Records contained in a dataset:
_____

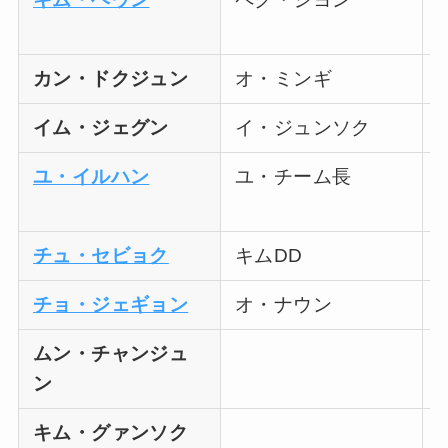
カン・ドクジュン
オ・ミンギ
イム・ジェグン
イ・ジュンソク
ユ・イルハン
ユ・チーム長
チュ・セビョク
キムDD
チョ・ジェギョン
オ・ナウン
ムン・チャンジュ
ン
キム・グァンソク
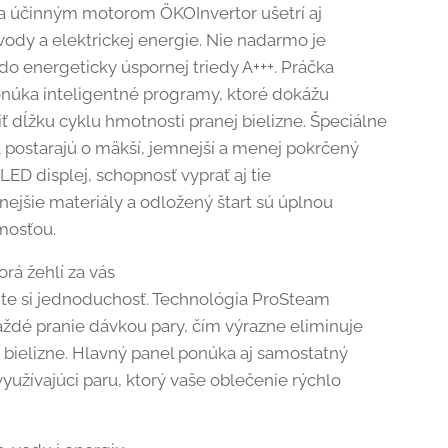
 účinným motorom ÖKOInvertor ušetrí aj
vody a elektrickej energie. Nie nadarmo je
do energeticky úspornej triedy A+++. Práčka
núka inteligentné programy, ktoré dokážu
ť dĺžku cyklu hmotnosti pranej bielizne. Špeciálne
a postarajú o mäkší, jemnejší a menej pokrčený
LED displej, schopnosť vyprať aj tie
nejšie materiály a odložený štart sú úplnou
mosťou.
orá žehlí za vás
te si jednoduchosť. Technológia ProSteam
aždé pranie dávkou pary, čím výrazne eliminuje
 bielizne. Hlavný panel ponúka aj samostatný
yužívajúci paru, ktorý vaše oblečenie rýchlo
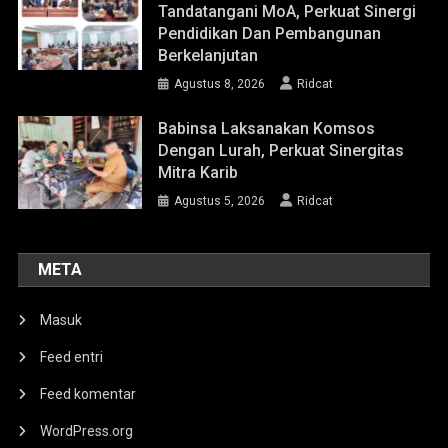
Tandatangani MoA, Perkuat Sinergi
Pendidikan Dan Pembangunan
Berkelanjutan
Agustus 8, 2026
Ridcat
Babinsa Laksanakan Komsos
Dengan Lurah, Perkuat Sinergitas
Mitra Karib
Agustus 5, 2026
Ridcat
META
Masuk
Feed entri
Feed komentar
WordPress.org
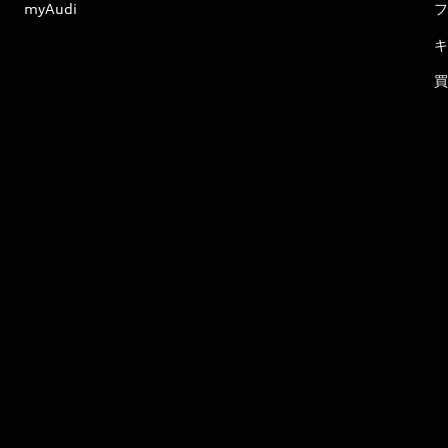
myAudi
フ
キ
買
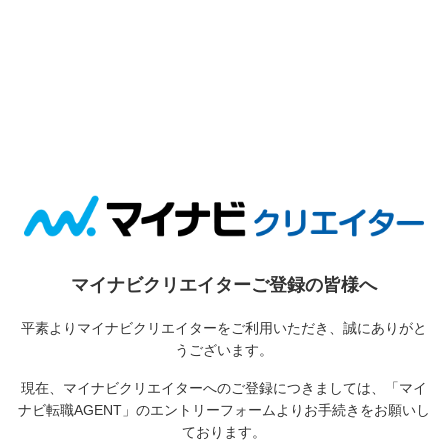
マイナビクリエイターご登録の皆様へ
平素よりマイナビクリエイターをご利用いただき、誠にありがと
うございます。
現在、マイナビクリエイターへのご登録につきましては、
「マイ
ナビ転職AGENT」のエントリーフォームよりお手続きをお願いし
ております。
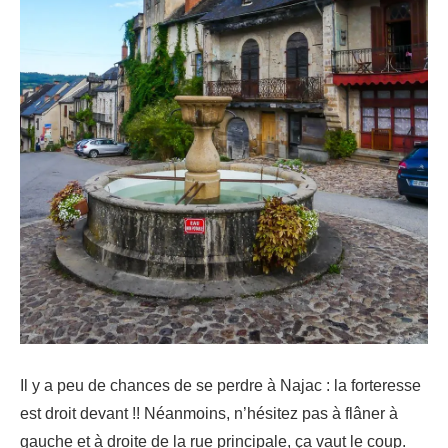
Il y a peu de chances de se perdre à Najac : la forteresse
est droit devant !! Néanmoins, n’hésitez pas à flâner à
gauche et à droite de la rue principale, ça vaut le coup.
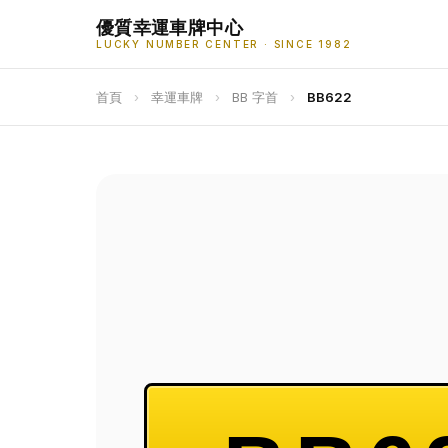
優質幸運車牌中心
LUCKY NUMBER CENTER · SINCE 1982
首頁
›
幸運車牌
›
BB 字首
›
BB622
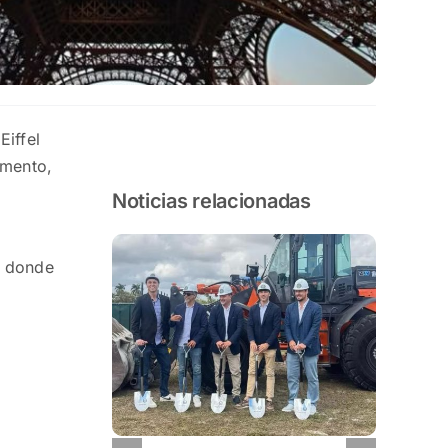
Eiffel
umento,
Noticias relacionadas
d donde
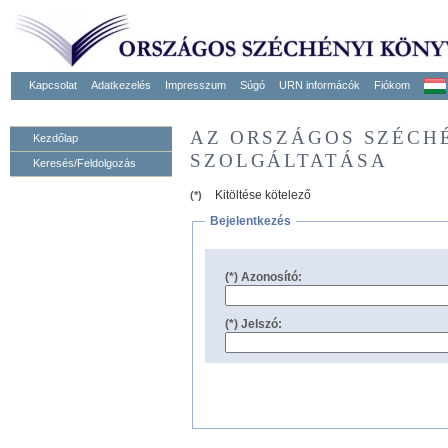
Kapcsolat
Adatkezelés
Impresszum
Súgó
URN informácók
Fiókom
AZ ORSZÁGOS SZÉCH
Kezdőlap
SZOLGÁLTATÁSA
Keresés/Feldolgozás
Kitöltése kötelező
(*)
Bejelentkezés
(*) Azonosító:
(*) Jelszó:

_____

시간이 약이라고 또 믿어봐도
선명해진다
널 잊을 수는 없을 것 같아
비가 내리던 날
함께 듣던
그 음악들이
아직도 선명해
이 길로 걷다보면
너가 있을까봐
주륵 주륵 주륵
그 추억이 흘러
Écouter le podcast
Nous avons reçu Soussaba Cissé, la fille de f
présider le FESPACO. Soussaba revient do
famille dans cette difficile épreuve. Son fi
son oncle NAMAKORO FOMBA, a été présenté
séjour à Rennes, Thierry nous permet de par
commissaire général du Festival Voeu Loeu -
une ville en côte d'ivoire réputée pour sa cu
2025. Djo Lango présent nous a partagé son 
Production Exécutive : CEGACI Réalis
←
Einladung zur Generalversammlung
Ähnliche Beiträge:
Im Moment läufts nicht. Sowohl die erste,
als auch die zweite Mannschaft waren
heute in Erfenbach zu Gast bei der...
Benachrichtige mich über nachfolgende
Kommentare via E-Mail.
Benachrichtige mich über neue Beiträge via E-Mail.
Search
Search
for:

_____

#### Work order:
Every line above that contains the word "Perkuat" should be reported.

#### Solved exercise:
Tandatangani MoA, Perkuat Sinergi
Dengan Lurah, Perkuat Sinergitas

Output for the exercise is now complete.